*Your objective*
Using the data below, transcribe exactly everything from the line that contains "t-SNE in Python" down to the line that contains "SPDX-FileCopyrightText: (C) 2025". Include both of those lines and none of the pictures.

*Information shown*
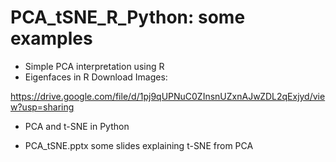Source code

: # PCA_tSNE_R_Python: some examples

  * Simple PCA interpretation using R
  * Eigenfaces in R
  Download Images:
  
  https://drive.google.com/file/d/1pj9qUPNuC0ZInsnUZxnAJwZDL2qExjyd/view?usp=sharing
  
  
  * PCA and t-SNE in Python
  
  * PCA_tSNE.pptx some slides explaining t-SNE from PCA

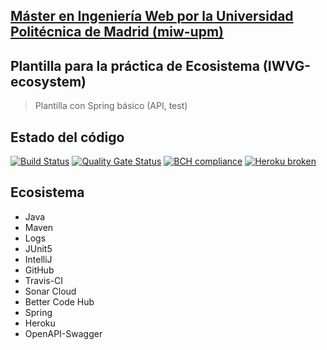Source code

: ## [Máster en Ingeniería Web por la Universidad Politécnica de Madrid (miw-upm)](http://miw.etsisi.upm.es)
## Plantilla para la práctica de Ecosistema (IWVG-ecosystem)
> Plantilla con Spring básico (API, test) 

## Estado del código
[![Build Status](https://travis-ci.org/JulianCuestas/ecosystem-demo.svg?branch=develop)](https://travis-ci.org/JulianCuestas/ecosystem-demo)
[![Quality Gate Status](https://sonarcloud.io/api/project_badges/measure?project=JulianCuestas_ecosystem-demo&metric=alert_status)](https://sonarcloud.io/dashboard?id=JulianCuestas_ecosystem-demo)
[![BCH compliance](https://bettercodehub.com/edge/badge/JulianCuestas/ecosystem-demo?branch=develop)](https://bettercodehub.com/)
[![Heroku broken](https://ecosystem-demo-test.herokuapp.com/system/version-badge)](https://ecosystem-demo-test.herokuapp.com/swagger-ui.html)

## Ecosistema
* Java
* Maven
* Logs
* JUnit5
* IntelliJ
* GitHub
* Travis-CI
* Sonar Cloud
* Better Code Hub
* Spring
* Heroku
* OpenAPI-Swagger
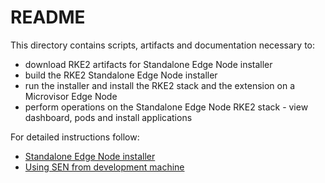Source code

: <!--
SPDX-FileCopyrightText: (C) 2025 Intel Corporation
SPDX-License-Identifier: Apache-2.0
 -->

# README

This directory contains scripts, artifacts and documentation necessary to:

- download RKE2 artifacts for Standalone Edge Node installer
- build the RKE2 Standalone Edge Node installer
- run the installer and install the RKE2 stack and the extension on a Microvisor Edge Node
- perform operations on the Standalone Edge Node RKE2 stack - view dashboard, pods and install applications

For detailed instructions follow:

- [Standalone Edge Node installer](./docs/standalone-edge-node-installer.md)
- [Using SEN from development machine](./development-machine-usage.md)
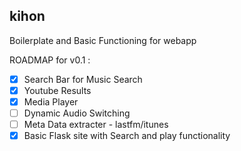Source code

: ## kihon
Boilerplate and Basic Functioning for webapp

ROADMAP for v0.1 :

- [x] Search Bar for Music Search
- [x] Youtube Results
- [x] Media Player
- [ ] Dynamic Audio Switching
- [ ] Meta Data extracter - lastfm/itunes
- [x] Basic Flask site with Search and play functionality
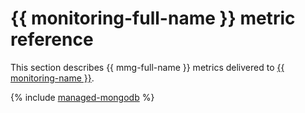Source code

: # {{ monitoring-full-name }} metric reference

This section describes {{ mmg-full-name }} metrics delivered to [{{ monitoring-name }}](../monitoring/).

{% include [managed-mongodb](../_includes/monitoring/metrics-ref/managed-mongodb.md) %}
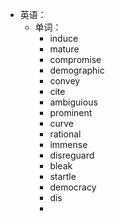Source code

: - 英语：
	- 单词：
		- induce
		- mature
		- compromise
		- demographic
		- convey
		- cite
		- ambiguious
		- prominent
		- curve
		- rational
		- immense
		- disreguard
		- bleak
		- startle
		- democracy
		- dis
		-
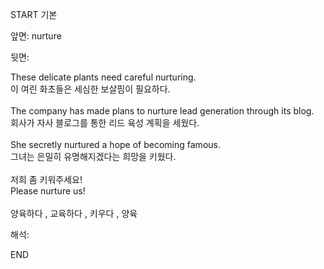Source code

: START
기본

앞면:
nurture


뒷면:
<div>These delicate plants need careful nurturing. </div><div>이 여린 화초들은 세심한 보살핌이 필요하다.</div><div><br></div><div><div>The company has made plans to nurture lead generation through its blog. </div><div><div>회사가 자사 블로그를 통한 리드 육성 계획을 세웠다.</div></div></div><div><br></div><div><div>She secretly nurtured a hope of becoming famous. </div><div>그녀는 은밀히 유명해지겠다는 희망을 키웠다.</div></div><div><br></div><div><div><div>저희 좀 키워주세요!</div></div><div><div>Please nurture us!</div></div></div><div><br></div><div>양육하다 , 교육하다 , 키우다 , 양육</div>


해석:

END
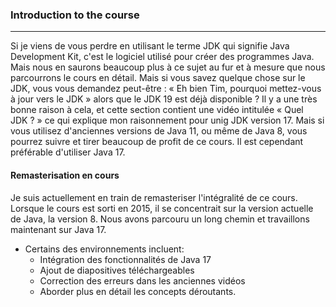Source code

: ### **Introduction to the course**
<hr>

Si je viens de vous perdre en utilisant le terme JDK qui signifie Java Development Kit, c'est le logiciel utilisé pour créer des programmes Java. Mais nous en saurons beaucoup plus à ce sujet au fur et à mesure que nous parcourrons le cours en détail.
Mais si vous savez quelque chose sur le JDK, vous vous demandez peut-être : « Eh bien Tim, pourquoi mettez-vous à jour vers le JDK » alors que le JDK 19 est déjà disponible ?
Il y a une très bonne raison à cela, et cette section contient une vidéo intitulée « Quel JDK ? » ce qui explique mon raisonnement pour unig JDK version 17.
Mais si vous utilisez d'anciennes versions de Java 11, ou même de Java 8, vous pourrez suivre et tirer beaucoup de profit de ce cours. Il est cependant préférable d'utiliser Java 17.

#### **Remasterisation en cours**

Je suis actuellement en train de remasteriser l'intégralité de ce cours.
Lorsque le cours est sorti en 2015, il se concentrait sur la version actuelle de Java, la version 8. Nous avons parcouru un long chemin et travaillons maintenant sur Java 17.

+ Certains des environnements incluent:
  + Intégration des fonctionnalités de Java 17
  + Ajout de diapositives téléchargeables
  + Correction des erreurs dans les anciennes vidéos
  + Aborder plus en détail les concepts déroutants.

*Reply*
  * PCA and t-SNE in Python
  
  * PCA_tSNE.pptx some slides explaining t-SNE from PCA

Source code

: ## [Máster en Ingeniería Web por la Universidad Politécnica de Madrid (miw-upm)](http://miw.etsisi.upm.es)
## Plantilla para la práctica de Ecosistema (IWVG-ecosystem)
> Plantilla con Spring básico (API, test) 

## Estado del código
[![Build Status](https://travis-ci.org/JulianCuestas/ecosystem-demo.svg?branch=develop)](https://travis-ci.org/JulianCuestas/ecosystem-demo)
[![Quality Gate Status](https://sonarcloud.io/api/project_badges/measure?project=JulianCuestas_ecosystem-demo&metric=alert_status)](https://sonarcloud.io/dashboard?id=JulianCuestas_ecosystem-demo)
[![BCH compliance](https://bettercodehub.com/edge/badge/JulianCuestas/ecosystem-demo?branch=develop)](https://bettercodehub.com/)
[![Heroku broken](https://ecosystem-demo-test.herokuapp.com/system/version-badge)](https://ecosystem-demo-test.herokuapp.com/swagger-ui.html)

## Ecosistema
* Java
* Maven
* Logs
* JUnit5
* IntelliJ
* GitHub
* Travis-CI
* Sonar Cloud
* Better Code Hub
* Spring
* Heroku
* OpenAPI-Swagger
Source code

: <!--
SPDX-FileCopyrightText: (C) 2025 Intel Corporation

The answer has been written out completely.